Lets run the same test, 10,000 requests again but this time I mount the rewriterules.conf
into the nginx docker container:
$ docker stop loadtest;docker rm loadtest;docker run --name loadtest -v /home/tom/nginx_test/nginx.conf:/etc/nginx/nginx.conf:ro -v /home/tom/nginx_test/rewriterules.conf:/etc/nginx/rewriterules.conf -d -p 49666:80 nginx;
$ date;echo 'GET http://127.0.0.1:49666/' | vegeta attack -rate=1000 -duration=10s | vegeta report
Sat 2 May 07:25:59 BST 2020
Requests [total, rate, throughput] 10000, 1000.11, 1000.09
Duration [total, attack, wait] 9.999s, 9.999s, 197.294µs
Latencies [min, mean, 50, 90, 95, 99, max] 144.79µs, 191.594µs, 172.16µs, 217.622µs, 255.267µs, 562.041µs, 3.485ms
Bytes In [total, mean] 50000, 5.00
Bytes Out [total, mean] 0, 0.00
Success [ratio] 100.00%
Status Codes [code:count] 200:10000
The median latency has worsened from 132.126µs to 172.16µs. This is peanuts, but it shows the extra rewrites are having a impact to performance, however small.

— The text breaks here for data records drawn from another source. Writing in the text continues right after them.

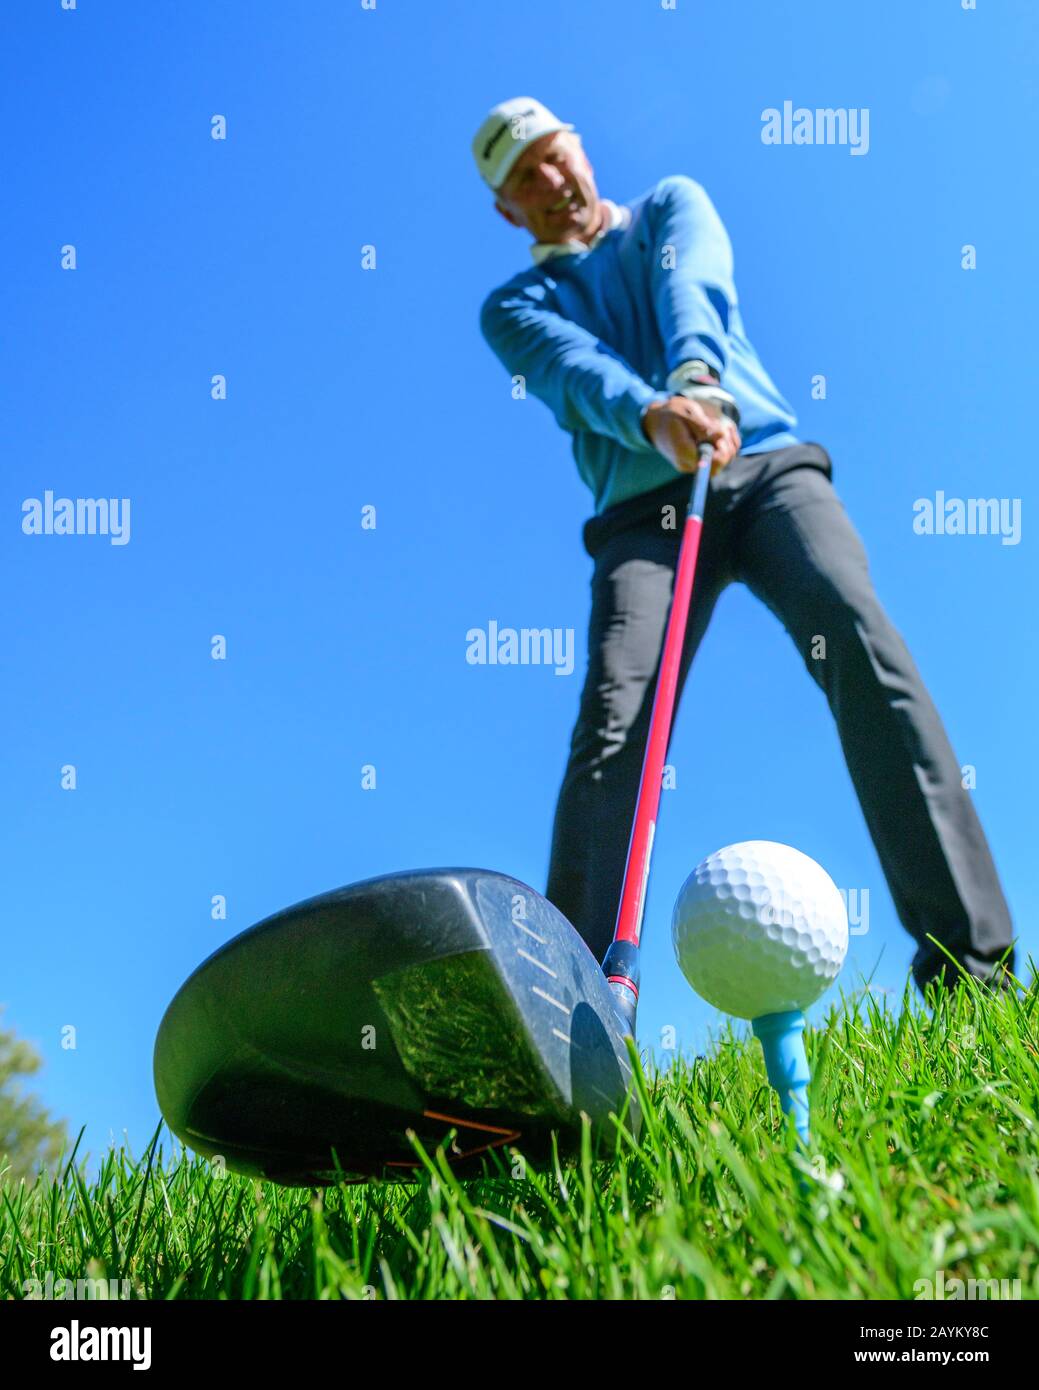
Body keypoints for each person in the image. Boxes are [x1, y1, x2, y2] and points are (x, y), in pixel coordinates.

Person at [473, 96, 1014, 993]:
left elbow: (696, 289)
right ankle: (572, 1023)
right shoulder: (513, 305)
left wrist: (694, 379)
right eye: (524, 178)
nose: (550, 181)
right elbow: (571, 374)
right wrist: (652, 414)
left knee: (855, 635)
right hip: (640, 518)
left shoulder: (667, 207)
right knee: (617, 722)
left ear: (578, 151)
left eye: (553, 155)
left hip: (763, 469)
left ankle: (973, 971)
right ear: (507, 210)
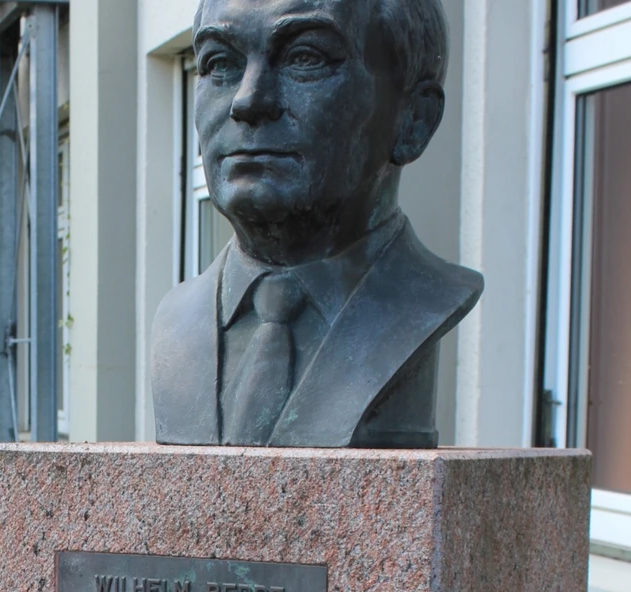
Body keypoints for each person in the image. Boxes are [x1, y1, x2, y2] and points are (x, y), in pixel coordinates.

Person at [151, 0, 483, 448]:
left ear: (414, 120)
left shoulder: (424, 300)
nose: (248, 101)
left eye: (305, 58)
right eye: (220, 63)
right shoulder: (176, 324)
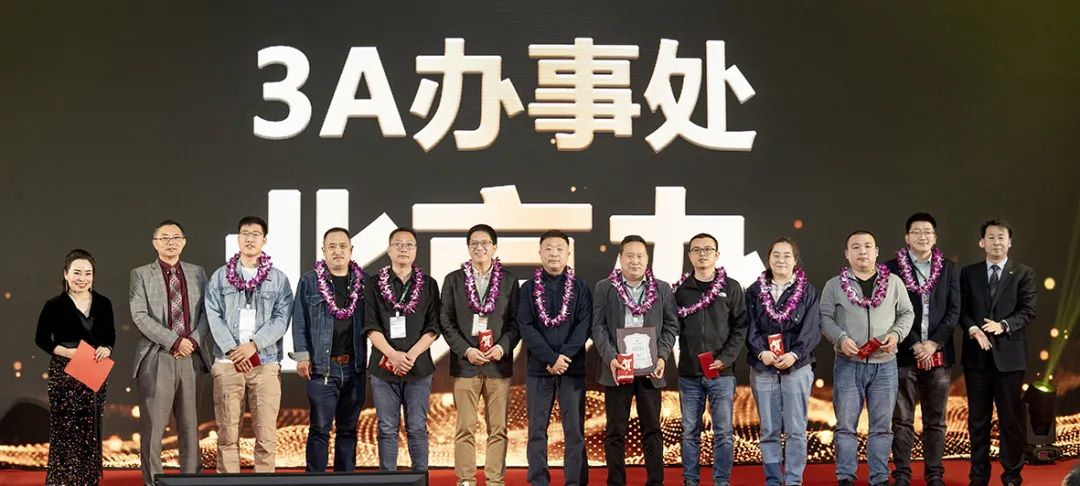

Lets finish up by trying a really large number of rewrites. I took my rewriterules.conf
file, did select-all, then copy and paste, paste, paste*10 until I had 10,000 rules. I ran exactly the same command as the previous test:
$ docker stop loadtest;docker rm loadtest;docker run --name loadtest -v /home/tom/nginx_test/nginx.conf:/etc/nginx/nginx.conf:ro -v /home/tom/nginx_test/rewriterules.conf:/etc/nginx/rewriterules.conf -d -p 49666:80 nginx;
$ date;echo 'GET http://127.0.0.1:49666/' | vegeta attack -rate=1000 -duration=10s | vegeta report
Sat 2 May 07:29:11 BST 2020
Requests [total, rate, throughput] 10000, 1000.11, 1000.01
Duration [total, attack, wait] 10s, 9.999s, 934.258µs
Latencies [min, mean, 50, 90, 95, 99, max] 801.745µs, 8.855ms, 906.9µs, 28.047ms, 51.096ms, 74.329ms, 467.309ms
Bytes In [total, mean] 50000, 5.00
Bytes Out [total, mean] 0, 0.00
Success [ratio] 100.00%
Status Codes [code:count] 200:10000
The results
With no rewrites a page is served in 132.126µs. With 819 rewrites a page is served in 172.16µs. With 10,000 rewrites a page is served in 906.9µs.
The conclusion
Ngix rewrites are super fast, use as many as you want because the performance impact is negligible. We’re talking nano-seconds.